Don't worry about the saliva business, penile skin-to-thigh contact, or hand-to-genital contact; none of those exposures carries any measurable risk of STD/HIV transmission.

1) Tell wife?  See above.  The answer depends as much on your relationship with your wife and her personality as on the medical issues.  Perhaps other STD forum users will have advice for you.

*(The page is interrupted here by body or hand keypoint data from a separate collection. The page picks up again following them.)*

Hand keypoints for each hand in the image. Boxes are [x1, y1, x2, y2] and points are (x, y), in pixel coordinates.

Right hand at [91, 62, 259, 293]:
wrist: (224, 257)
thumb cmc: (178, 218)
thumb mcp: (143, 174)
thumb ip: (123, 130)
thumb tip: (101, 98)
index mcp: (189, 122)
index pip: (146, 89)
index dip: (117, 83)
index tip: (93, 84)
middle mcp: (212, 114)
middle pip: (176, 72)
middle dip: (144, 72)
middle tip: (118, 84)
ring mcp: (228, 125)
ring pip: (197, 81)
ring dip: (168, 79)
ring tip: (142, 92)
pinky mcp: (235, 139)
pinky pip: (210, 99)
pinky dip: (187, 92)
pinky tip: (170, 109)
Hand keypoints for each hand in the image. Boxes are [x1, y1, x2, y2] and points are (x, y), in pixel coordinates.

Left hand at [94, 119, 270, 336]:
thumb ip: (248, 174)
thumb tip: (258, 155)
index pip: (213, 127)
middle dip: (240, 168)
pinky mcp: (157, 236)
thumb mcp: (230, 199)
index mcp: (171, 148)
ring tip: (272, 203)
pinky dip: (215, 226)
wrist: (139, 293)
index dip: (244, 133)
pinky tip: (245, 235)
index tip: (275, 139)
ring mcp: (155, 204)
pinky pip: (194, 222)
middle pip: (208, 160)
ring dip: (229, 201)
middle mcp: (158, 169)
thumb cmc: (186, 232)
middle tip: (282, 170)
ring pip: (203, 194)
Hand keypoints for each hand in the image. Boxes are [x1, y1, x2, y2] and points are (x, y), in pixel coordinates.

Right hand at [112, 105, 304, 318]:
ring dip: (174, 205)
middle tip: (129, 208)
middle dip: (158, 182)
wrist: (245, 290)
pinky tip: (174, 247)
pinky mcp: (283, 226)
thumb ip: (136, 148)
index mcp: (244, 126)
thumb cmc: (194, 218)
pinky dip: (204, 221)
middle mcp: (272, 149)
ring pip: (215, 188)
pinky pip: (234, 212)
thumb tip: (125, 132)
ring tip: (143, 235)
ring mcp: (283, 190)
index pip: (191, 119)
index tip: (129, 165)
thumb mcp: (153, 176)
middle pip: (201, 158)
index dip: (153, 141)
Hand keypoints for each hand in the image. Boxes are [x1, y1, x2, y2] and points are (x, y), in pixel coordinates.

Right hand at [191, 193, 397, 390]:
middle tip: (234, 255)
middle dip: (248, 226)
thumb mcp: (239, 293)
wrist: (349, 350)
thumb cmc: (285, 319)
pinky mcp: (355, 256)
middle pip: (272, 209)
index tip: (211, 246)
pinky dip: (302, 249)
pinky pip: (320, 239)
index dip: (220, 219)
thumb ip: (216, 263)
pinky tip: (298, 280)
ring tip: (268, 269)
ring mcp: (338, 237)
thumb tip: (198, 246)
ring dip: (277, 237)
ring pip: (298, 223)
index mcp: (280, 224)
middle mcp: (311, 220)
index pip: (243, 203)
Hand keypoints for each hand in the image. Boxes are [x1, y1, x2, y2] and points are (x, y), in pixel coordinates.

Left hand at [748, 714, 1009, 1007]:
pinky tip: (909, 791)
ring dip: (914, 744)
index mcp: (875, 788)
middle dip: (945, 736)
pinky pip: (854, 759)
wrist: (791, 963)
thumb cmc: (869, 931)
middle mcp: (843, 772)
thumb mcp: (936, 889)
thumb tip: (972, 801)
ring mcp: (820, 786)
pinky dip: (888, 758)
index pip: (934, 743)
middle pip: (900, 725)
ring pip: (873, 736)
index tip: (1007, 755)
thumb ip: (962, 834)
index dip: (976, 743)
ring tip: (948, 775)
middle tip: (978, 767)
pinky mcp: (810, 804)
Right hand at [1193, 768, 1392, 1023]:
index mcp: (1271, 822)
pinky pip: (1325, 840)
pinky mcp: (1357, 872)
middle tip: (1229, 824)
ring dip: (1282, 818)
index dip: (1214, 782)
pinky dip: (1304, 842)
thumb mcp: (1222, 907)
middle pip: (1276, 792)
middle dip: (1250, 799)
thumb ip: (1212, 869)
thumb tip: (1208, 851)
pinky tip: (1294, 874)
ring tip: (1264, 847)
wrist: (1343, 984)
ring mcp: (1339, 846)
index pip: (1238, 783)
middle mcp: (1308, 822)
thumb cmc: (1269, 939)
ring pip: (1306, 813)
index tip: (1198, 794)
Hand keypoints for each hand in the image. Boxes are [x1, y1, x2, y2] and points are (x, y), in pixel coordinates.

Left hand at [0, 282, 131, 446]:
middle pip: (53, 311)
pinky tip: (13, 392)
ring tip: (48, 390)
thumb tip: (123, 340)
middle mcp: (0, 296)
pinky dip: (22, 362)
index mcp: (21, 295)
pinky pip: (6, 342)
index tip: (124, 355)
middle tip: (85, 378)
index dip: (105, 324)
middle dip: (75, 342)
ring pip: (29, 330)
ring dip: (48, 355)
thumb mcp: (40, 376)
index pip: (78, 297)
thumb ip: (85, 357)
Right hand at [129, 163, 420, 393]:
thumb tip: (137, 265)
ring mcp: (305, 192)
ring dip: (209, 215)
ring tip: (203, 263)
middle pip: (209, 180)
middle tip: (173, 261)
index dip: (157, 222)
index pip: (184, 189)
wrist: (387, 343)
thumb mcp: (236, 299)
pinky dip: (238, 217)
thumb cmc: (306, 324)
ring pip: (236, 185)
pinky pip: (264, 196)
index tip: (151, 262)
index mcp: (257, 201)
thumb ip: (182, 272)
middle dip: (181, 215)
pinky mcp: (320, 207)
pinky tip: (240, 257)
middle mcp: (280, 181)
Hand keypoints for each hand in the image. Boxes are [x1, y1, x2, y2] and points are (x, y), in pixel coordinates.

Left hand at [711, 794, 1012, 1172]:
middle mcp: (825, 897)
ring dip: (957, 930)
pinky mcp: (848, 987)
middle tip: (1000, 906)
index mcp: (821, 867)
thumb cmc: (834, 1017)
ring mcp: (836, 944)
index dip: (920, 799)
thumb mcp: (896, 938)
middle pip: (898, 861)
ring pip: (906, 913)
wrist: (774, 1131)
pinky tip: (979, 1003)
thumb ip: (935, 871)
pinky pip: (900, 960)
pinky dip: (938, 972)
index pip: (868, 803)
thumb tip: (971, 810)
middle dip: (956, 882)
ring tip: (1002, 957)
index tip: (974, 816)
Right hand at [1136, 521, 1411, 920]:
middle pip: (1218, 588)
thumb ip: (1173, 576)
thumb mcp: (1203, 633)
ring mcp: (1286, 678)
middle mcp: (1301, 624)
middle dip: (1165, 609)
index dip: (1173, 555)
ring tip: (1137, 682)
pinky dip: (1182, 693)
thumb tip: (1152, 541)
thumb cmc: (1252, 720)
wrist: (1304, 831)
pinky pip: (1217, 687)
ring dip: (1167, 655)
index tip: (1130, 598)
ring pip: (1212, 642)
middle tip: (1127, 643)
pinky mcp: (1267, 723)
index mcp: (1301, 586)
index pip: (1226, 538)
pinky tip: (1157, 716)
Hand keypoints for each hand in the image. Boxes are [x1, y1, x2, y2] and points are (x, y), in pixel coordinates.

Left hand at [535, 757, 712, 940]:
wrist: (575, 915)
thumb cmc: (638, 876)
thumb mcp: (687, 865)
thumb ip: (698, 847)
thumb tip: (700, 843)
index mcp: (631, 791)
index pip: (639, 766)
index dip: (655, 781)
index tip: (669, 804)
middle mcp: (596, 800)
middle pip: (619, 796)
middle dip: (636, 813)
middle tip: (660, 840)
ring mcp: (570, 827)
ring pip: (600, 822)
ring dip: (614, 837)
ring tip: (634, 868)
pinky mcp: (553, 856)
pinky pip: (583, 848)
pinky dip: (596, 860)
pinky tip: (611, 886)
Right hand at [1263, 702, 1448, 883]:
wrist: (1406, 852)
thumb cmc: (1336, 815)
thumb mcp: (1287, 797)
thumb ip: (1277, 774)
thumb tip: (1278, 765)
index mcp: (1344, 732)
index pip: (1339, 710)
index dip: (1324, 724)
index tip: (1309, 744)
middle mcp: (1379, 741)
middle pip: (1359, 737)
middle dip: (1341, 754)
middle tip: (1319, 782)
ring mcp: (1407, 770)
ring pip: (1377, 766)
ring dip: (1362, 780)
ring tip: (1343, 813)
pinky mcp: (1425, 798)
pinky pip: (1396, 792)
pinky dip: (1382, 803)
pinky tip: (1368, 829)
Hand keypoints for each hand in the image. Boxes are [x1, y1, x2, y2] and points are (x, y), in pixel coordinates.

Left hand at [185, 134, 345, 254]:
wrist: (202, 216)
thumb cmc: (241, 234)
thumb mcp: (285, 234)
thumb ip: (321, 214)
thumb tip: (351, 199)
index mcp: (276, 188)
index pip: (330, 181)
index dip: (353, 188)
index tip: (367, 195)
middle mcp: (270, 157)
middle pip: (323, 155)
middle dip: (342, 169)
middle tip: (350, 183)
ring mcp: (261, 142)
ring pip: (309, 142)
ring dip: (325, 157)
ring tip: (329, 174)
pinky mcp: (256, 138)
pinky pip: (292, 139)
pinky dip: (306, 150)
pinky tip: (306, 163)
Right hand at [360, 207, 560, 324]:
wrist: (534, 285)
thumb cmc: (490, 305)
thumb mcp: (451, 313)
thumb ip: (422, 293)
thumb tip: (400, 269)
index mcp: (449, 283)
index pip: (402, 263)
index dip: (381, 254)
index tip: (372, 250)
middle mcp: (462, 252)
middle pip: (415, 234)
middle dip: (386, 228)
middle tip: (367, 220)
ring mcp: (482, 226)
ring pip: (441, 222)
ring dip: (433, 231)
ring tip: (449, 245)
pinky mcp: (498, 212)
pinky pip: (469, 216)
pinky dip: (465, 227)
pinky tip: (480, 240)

2) The statistical likelihood you caught anything is low, but I can't say it is zero.

3) If you develop no symptoms, especially of genital bumps (warts) or sores (syphilis, herpes), you're probably home free.  However, it takes time for symptoms to appear, up to 2-3 weeks for herpes, 6 weeks for syphilis, 3 months (or more) for warts.  You'll probably want to test for HIV, just to reduce your anxiety; the negative result will be reliable 4-6 weeks after exposure.  Syphilis blood tests are positive within ~6 weeks, herpes within 3 months.  There is no test for HPV.